Irregardless of how she responded to you, you owe her an apology for blaming her for throwing away the coupons.

It is not too late to bring up the issue to apologize to her. Don't bring up her behavior, let your apology stand alone. After you have proven over time and several times that you have integrity enough to apologize, then you might begin to address her part (yelling and name calling.)

Model the right behavior to her. Say, "I apologize I blamed you for throwing away the coupons when I asked you to do it myself."

She is probably not used to apologies from you, and will light into you some more. Just stick to your guns, and tell her, "I've apologized and I mean it. You don't have to forgive me, but I am owning my part. I understand your frustration. I'm sorry for causing that too."

If she keeps yelling at you, tell her, "I've apologized for what I did and for how I made you feel. I can't do any more than that. I do't have to stand here and take your abuse." Then walk away.

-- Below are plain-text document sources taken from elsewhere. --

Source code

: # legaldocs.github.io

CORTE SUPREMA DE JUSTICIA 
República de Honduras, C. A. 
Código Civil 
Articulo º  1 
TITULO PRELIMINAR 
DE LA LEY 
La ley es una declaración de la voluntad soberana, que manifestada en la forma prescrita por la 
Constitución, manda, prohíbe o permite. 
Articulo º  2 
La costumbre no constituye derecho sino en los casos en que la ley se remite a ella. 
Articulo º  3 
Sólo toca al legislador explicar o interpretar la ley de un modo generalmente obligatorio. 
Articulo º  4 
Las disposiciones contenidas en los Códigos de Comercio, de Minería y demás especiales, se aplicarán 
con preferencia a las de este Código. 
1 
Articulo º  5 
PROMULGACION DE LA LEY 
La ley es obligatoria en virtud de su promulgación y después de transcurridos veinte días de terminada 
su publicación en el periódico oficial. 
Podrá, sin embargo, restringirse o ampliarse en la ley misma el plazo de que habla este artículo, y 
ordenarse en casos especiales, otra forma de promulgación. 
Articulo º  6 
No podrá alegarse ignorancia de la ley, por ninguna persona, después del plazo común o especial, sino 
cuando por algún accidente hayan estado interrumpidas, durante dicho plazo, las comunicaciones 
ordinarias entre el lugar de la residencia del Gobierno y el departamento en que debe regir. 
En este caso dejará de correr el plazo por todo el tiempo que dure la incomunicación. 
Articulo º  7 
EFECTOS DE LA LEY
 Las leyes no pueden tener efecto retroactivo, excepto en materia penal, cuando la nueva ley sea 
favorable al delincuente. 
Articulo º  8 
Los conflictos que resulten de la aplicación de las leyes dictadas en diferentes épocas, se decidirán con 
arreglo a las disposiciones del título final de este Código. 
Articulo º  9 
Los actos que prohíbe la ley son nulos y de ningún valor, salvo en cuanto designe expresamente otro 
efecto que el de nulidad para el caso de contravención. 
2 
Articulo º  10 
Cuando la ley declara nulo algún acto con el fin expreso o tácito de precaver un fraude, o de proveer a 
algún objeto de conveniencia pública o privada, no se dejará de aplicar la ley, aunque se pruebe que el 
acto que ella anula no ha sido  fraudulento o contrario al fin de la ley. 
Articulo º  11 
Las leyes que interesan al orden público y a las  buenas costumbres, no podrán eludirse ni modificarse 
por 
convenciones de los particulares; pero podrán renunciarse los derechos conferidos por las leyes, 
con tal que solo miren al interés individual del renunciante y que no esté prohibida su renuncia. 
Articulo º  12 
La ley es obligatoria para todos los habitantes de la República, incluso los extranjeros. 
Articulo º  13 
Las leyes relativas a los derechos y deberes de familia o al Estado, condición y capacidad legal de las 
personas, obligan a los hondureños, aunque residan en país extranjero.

Keep owing your part when you treat her badly. Keep modeling authenticity and don't take abuse. Maybe she will catch on, or maybe you will have to explain what you are doing to change.


----------



## Ricky2424 (Jul 23, 2012)

Thanks all for your replies and advice... I went ahead and told her sorry.


----------



## Adelais (Oct 23, 2013)

Ricky2424 said:


> Thanks all for your replies and advice... I went ahead and told her sorry.


Good for you!


----------